The suspect was brought late on Friday night to Beth Israel Deaconess medical center – the same hospital where earlier in the day his brother Tamerlan died having been shot in a massive gunfire with police. Massachusetts Governor Deval Patrick said Saturday that Dzhokhar was in a serious but stable condition and was “not able to communicate yet.”

The capture of the younger brother led to an outpouring of celebrations across Boston, with people draping trees with the American flag along Boylston Street, near to where the two bombs were detonated.

In Dorchester, where one of the victims, eight-year-old Martin Richard, lived, people set off fireworks.

With a week-long manhunt for the suspects now over, and Boston getting back to normal following a virtual lockdown of the city on Friday, thoughts are now turning to the unanswered questions raised by the marathon bombings. The younger Tsarnaev was not read his Miranda rights – including his right to remain silent – at his arrest under a public safety exception, allowing investigators to grill him about possible accomplices or networks that might have conspired in the attacks.

It was a decision supported by some, including Republican senators Lindsey Graham and John McCain, who called for Tsarnaev to be classified as an “enemy combatant”.

But civil rights advocates gave warning over the move. The American Civil Liberties Union said the public safety exemptions from Miranda rights should not be “open-ended” and that America “must not waiver from our tried and true justice system”.

US prosecutors are considering how best to press charges against Tsarnaev, bearing in mind his medical condition. They might wait for him to recover sufficiently to be taken to the federal courthouse in South Boston, or they might even request a federal judge comes to the hospital to charge him at the bedside.

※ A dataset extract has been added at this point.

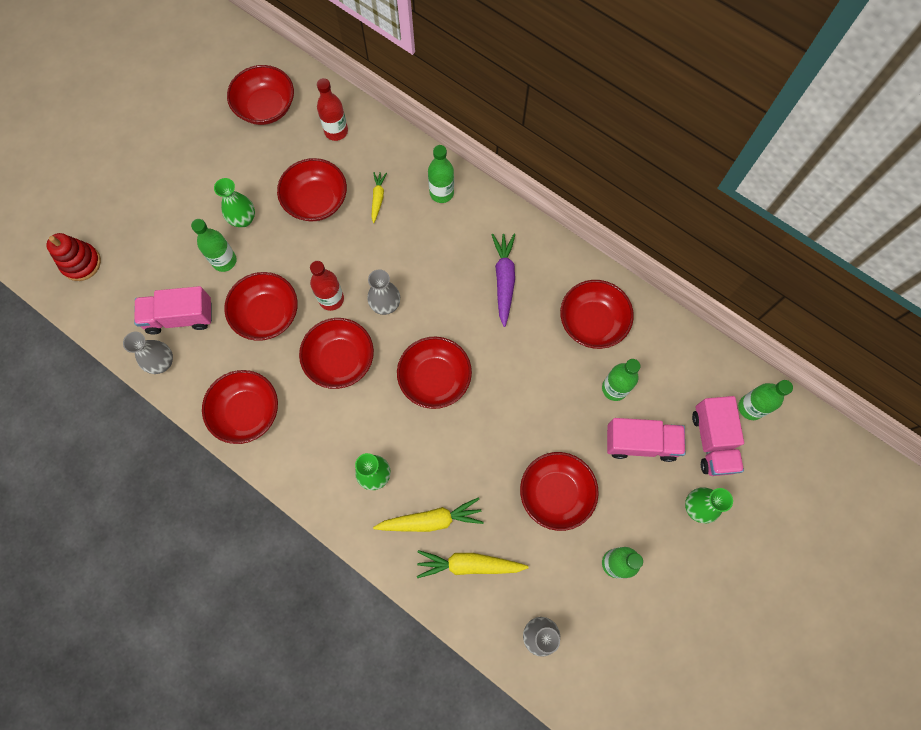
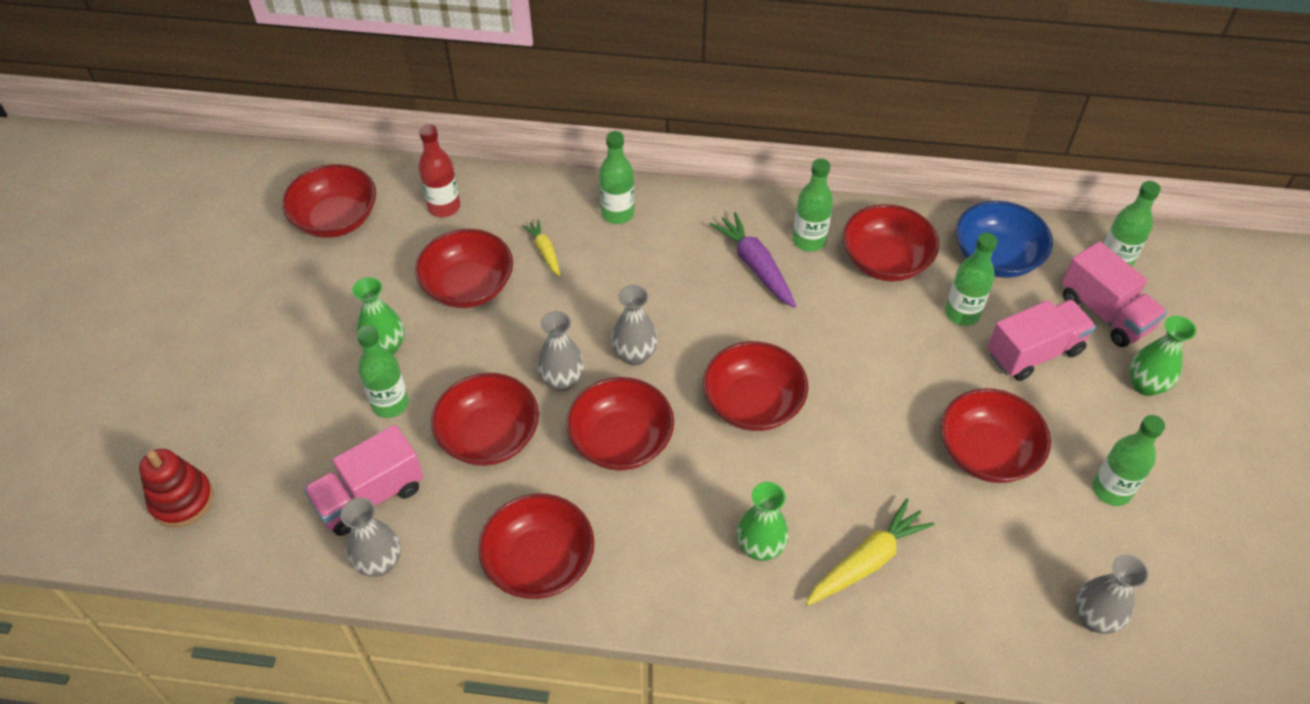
camera: 30 degrees left, 20 degrees down
red bottle [310,261,344,311] -> grey vase [537,311,584,392]
yellow carrot [417,550,528,578] -> none
none -> green bottle [793,159,833,252]
none -> blue bowl [956,201,1053,278]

Boat, WatertownThermal images show the heat from Tsarnaev’s body.

In the meantime, armed guards stood by his bedside at a hospital where many of the wounded from Monday’s bombing were taken. US officials said a special interrogation unit specialised in dealing with high-value suspects were waiting to question the 19-year-old.

Once federal investigators are allowed access to Tsarnaev, they will be keen to quiz him on his connections – in the US, in Dagestan, where his father lives, and Chechnya, where Tamerlan Tsarnaev is thought to have visited last year.

Overnight, the FBI took two men and a woman in New Bedford, Massachusetts, in to custody and are questioning them about their links to Dzhokhar Tsarnaev.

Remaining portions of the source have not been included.